Pranciškus Baltrus Šivickis (born September 30, 1882, in the Raseiniai region of central Lithuania—died October 12, 1968) was a Lithuanian zoologist who moved to the United States where he completed his education. He became a professor at the University of the Philippines (Manila) before returning to Lithuania to become a professor at Kaunas University of Technology.[1]
Šivickis was born in a village in Šiluva parish in the Raseiniai region of central Lithuania. He finished three years of schooling at a Russian school in Šiluva in 1900 and started work on his father's farm. He was interested in Lithuanian folk traditions and was involved as a patriot in revolutionary activities of 1905. Hearing that he was on a list of people that the Tsarist government planned to arrest, he moved to the United States in 1906. There he took various jobs and enrolled at evening classes, studying over the next few years at seven different US universities. By 1920 he had graduated from the Natural Sciences Department of the University of Chicago and two years later received his doctorate, his thesis being on the subject of the regeneration of flatworms.[2]
He then took a post as Professor of Zoology at the University of the Philippines in Manila. Here he became a respected member of the scientific community known for his research, teaching work and organisational skills. His ambition however was to return to his native land and advance the field of Zoology in Lithuania.[2]
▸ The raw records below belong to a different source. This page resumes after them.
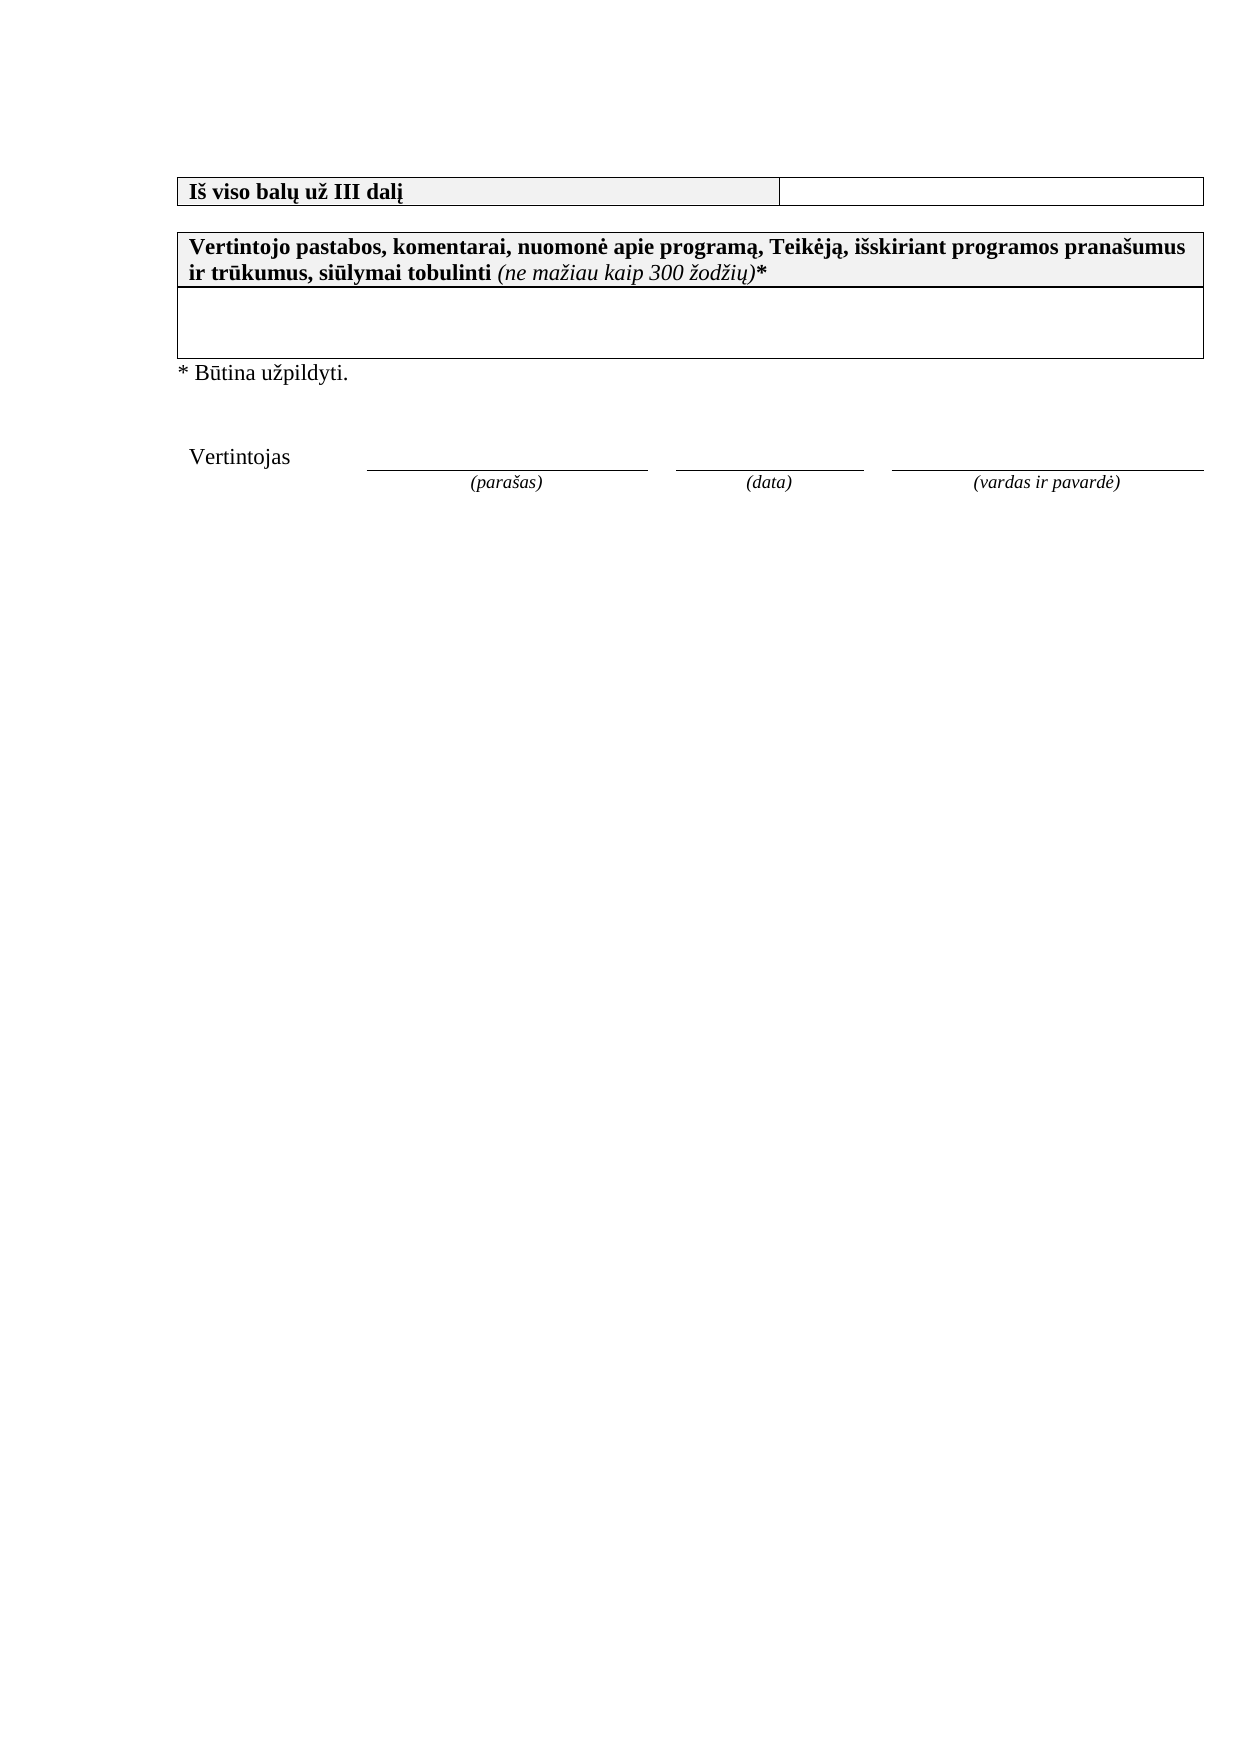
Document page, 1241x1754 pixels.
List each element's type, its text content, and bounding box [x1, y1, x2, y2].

table_header [367, 443, 648, 469]
table_cell [864, 470, 892, 497]
table_header [676, 443, 863, 469]
table_cell (vardas ir pavardė) [892, 471, 1204, 497]
table_header Vertintojo pastabos, komentarai, nuomonė apie programą, Teikėją, išskiriant programos pranašumus ir trūkumus, siūlymai tobulinti (ne mažiau kaip 300 žodžių)* [178, 233, 1203, 286]
table_cell [648, 470, 676, 497]
text * Būtina užpildyti. [177, 359, 1181, 386]
table_header [648, 443, 676, 469]
table_cell (parašas) [367, 471, 648, 497]
table_header [864, 443, 892, 469]
table_cell [177, 470, 367, 497]
table_header Iš viso balų už III dalį [178, 178, 779, 204]
table_cell (data) [676, 471, 863, 497]
table_header [892, 443, 1204, 469]
table_header Vertintojas [177, 443, 367, 469]
table_header [780, 178, 1203, 204]
table_header [178, 288, 1203, 358]
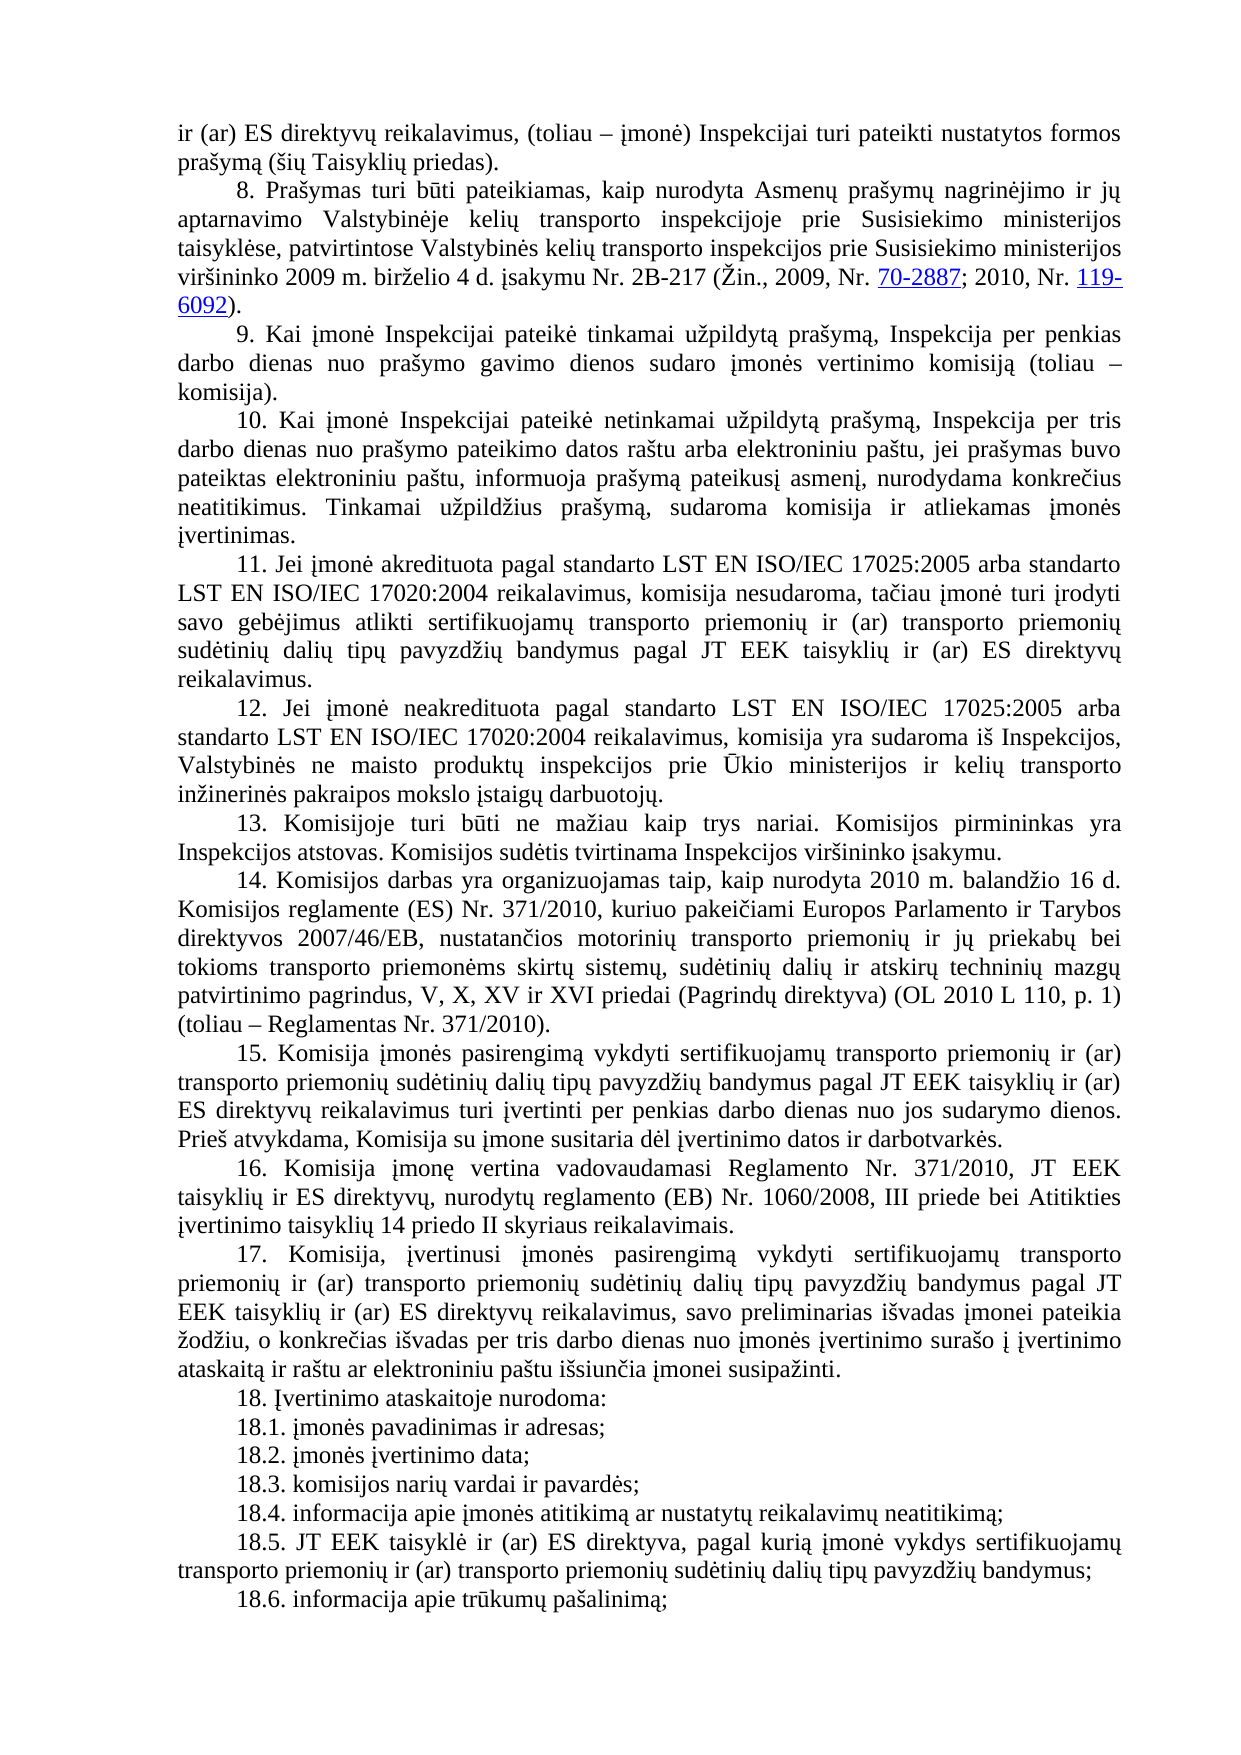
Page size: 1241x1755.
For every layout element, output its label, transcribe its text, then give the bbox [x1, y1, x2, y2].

text 18.1. įmonės pavadinimas ir adresas; [177, 1412, 1122, 1441]
text 15. Komisija įmonės pasirengimą vykdyti sertifikuojamų transporto priemonių ir (ar) transporto priemonių sudėtinių dalių tipų pavyzdžių bandymus pagal JT EEK taisyklių ir (ar) ES direktyvų reikalavimus turi įvertinti per penkias darbo dienas nuo jos sudarymo dienos. Prieš atvykdama, Komisija su įmone susitaria dėl įvertinimo datos ir darbotvarkės. [177, 1038, 1122, 1153]
text 13. Komisijoje turi būti ne mažiau kaip trys nariai. Komisijos pirmininkas yra Inspekcijos atstovas. Komisijos sudėtis tvirtinama Inspekcijos viršininko įsakymu. [177, 808, 1122, 866]
text 11. Jei įmonė akredituota pagal standarto LST EN ISO/IEC 17025:2005 arba standarto LST EN ISO/IEC 17020:2004 reikalavimus, komisija nesudaroma, tačiau įmonė turi įrodyti savo gebėjimus atlikti sertifikuojamų transporto priemonių ir (ar) transporto priemonių sudėtinių dalių tipų pavyzdžių bandymus pagal JT EEK taisyklių ir (ar) ES direktyvų reikalavimus. [177, 549, 1122, 693]
text 18.6. informacija apie trūkumų pašalinimą; [177, 1584, 1122, 1613]
text 8. Prašymas turi būti pateikiamas, kaip nurodyta Asmenų prašymų nagrinėjimo ir jų aptarnavimo Valstybinėje kelių transporto inspekcijoje prie Susisiekimo ministerijos taisyklėse, patvirtintose Valstybinės kelių transporto inspekcijos prie Susisiekimo ministerijos viršininko 2009 m. birželio 4 d. įsakymu Nr. 2B-217 (Žin., 2009, Nr. 70-2887; 2010, Nr. 119-6092). [177, 176, 1122, 319]
text 10. Kai įmonė Inspekcijai pateikė netinkamai užpildytą prašymą, Inspekcija per tris darbo dienas nuo prašymo pateikimo datos raštu arba elektroniniu paštu, jei prašymas buvo pateiktas elektroniniu paštu, informuoja prašymą pateikusį asmenį, nurodydama konkrečius neatitikimus. Tinkamai užpildžius prašymą, sudaroma komisija ir atliekamas įmonės įvertinimas. [177, 406, 1122, 549]
text 18.5. JT EEK taisyklė ir (ar) ES direktyva, pagal kurią įmonė vykdys sertifikuojamų transporto priemonių ir (ar) transporto priemonių sudėtinių dalių tipų pavyzdžių bandymus; [177, 1527, 1122, 1584]
text 18. Įvertinimo ataskaitoje nurodoma: [177, 1383, 1122, 1412]
text 14. Komisijos darbas yra organizuojamas taip, kaip nurodyta 2010 m. balandžio 16 d. Komisijos reglamente (ES) Nr. 371/2010, kuriuo pakeičiami Europos Parlamento ir Tarybos direktyvos 2007/46/EB, nustatančios motorinių transporto priemonių ir jų priekabų bei tokioms transporto priemonėms skirtų sistemų, sudėtinių dalių ir atskirų techninių mazgų patvirtinimo pagrindus, V, X, XV ir XVI priedai (Pagrindų direktyva) (OL 2010 L 110, p. 1) (toliau – Reglamentas Nr. 371/2010). [177, 866, 1122, 1038]
text 12. Jei įmonė neakredituota pagal standarto LST EN ISO/IEC 17025:2005 arba standarto LST EN ISO/IEC 17020:2004 reikalavimus, komisija yra sudaroma iš Inspekcijos, Valstybinės ne maisto produktų inspekcijos prie Ūkio ministerijos ir kelių transporto inžinerinės pakraipos mokslo įstaigų darbuotojų. [177, 693, 1122, 808]
text 18.3. komisijos narių vardai ir pavardės; [177, 1469, 1122, 1498]
text 18.4. informacija apie įmonės atitikimą ar nustatytų reikalavimų neatitikimą; [177, 1498, 1122, 1527]
text ir (ar) ES direktyvų reikalavimus, (toliau – įmonė) Inspekcijai turi pateikti nustatytos formos prašymą (šių Taisyklių priedas). [177, 118, 1122, 176]
text 17. Komisija, įvertinusi įmonės pasirengimą vykdyti sertifikuojamų transporto priemonių ir (ar) transporto priemonių sudėtinių dalių tipų pavyzdžių bandymus pagal JT EEK taisyklių ir (ar) ES direktyvų reikalavimus, savo preliminarias išvadas įmonei pateikia žodžiu, o konkrečias išvadas per tris darbo dienas nuo įmonės įvertinimo surašo į įvertinimo ataskaitą ir raštu ar elektroniniu paštu išsiunčia įmonei susipažinti. [177, 1239, 1122, 1383]
text 16. Komisija įmonę vertina vadovaudamasi Reglamento Nr. 371/2010, JT EEK taisyklių ir ES direktyvų, nurodytų reglamento (EB) Nr. 1060/2008, III priede bei Atitikties įvertinimo taisyklių 14 priedo II skyriaus reikalavimais. [177, 1153, 1122, 1239]
text 18.2. įmonės įvertinimo data; [177, 1441, 1122, 1469]
text 9. Kai įmonė Inspekcijai pateikė tinkamai užpildytą prašymą, Inspekcija per penkias darbo dienas nuo prašymo gavimo dienos sudaro įmonės vertinimo komisiją (toliau – komisija). [177, 319, 1122, 406]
Šivickis returned to Lithuania in 1928 and joined the faculty at the Zoology and Comparative Anatomy Department of the University of Lithuania. He has been described as being the founder of the "Lithuanian school of ecological faunistic studies of invertebrates".[1] Later he also took up a post as professor and head of the Department of Histology and Embryology at Vilnius University.[2] He and the students he inspired published many scientific papers on soil, aquatic and parasitic invertebrates and other insects. He was a member of the Lithuanian Academy of Sciences and in 1952 he started the first parasitology laboratory in the country.[1]